Sometime Thursday, the Bodog Poker Network vanished from PokerScout.com’s rankings for 24 hours.
For several years, the Bodog Poker Network has waged a public campaign against poker tracking and poker volume tracking sites as part of the implementation of their Bodog Recreational Poker Model. These tracking sites benefit grinders and sharks while doing nothing to enhance the experience of recreational poker players that are the lifeblood of any healthy poker ecosystem.
Bodog has taken several steps to block tracking sites, including hiding full tables from their lobby, making big investments in technology to block sites from scraping proprietary data, as well as the most prominent change — the move to completely anonymous tables. These investments worked well, as it’s now impossible for third parties to collect Bodog poker data, which forced tracking sites and the makers of the various poker heads-up-display (HUD) software to tap out and no longer offer support for the Bodog Poker Network.
Yet despite the inability to compile data from the Bodog Poker Network, Dan Stewart and his PokerScout.com continue to post daily numbers for Bodog in their online traffic report.
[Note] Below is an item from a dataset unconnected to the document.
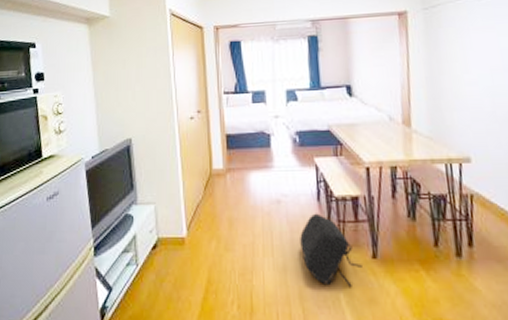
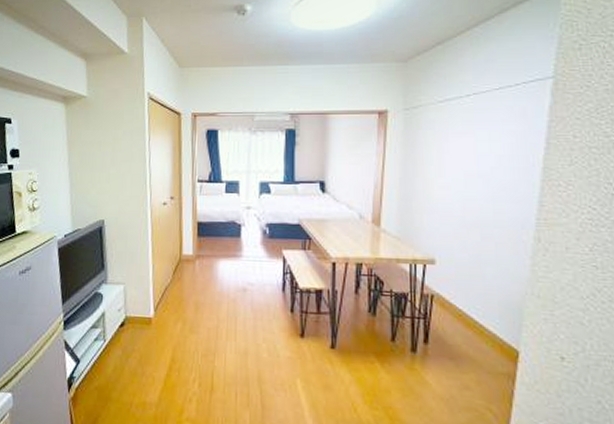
backpack: present [300,213,362,287] -> none [263,302,320,373]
In a far more ethically challenged move, Stewart continues to sell Bodog Poker Network data to his clientele.
In a rare acknowledgement of his inability to collect real data from Bodog, Stewart has added an (Est.) to the numbers he attributes to Bodog on his site, apparently in the belief that this somehow absolves him from any ethical and moral quandaries that arise from selling Danielle Steele-quality fiction to his clients.
Ethically, this is abhorrent, repugnant and — depending on who you ask — probably illegal and definitely consumer fraud. Of course, it’s hard to expect much less from the man who once attempted to extort the Bodog Poker Network for a seven-figure sum.
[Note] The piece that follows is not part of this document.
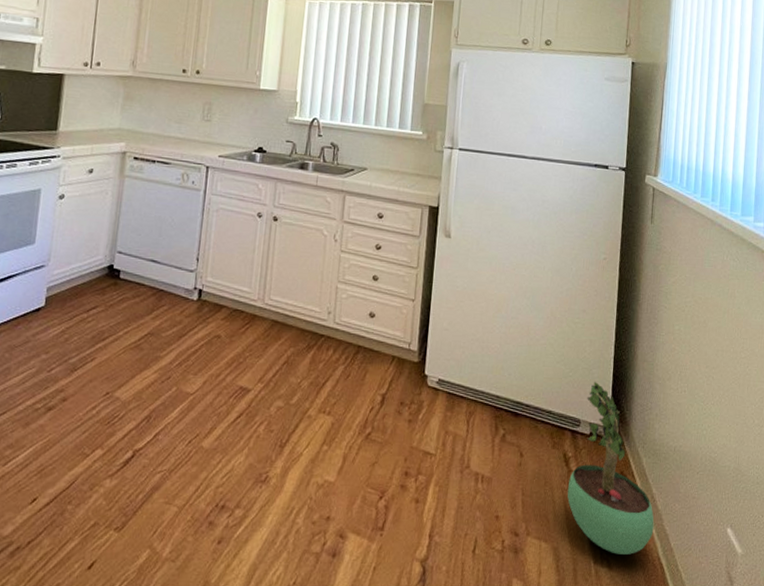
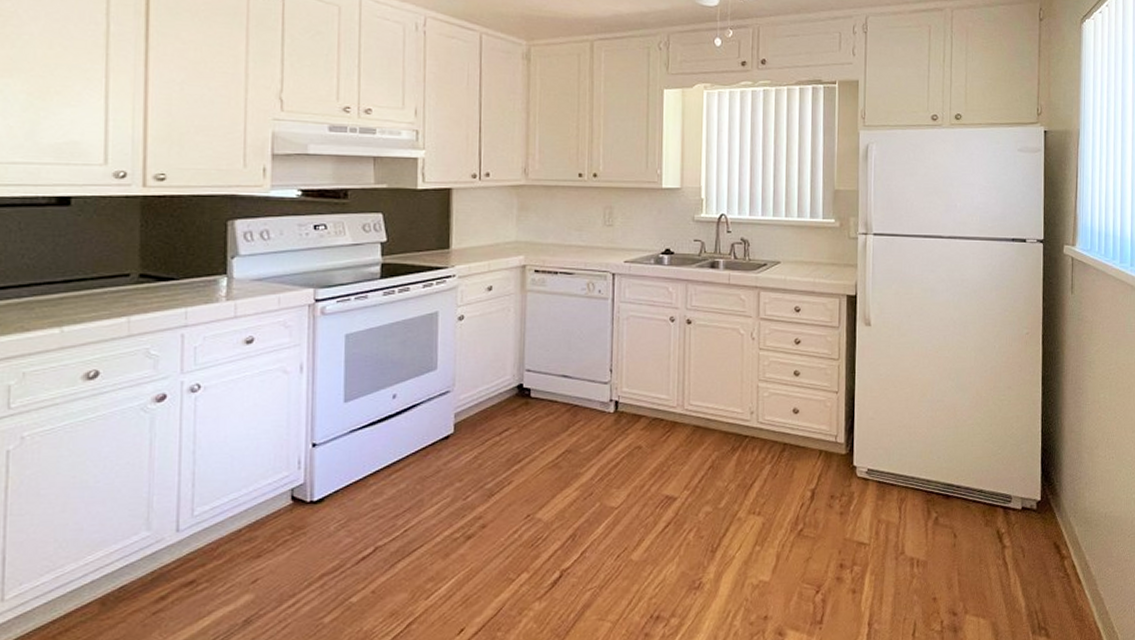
potted plant: present [567,382,654,555] -> none [1002,457,1089,623]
A couple years ago, Bodog approached Stewart to remove their numbers from PokerScout. Stewart said it could be done but only in exchange for a seven-figure payout.
So on Thursday, when Bodog went missing from the Online Traffic report, it was hoped that Stewart had experienced some sort of ethical epiphany. Perhaps he realized that posting and, more disturbingly, selling fraudulent data to his customers was, er, wrong and he should quit deceiving his customers in this manner.
Yet 18-24 hours later, Bodog was back in PokerScout’s rankings in the 10th position but with significantly less traffic than previously reported.
Why was Bodog removed? Was Stewart’s crystal ball on the fritz? Did it take 24 hours to brew some tea leaves and/or boil the skin off some goat bones to provide alternate methods of making his predictions? Only Dan Stewart knows for sure. Perhaps when he returns from the customer service department at Crystal Ballz R Us, he could explain why he continues to treat his customers as fraud bait.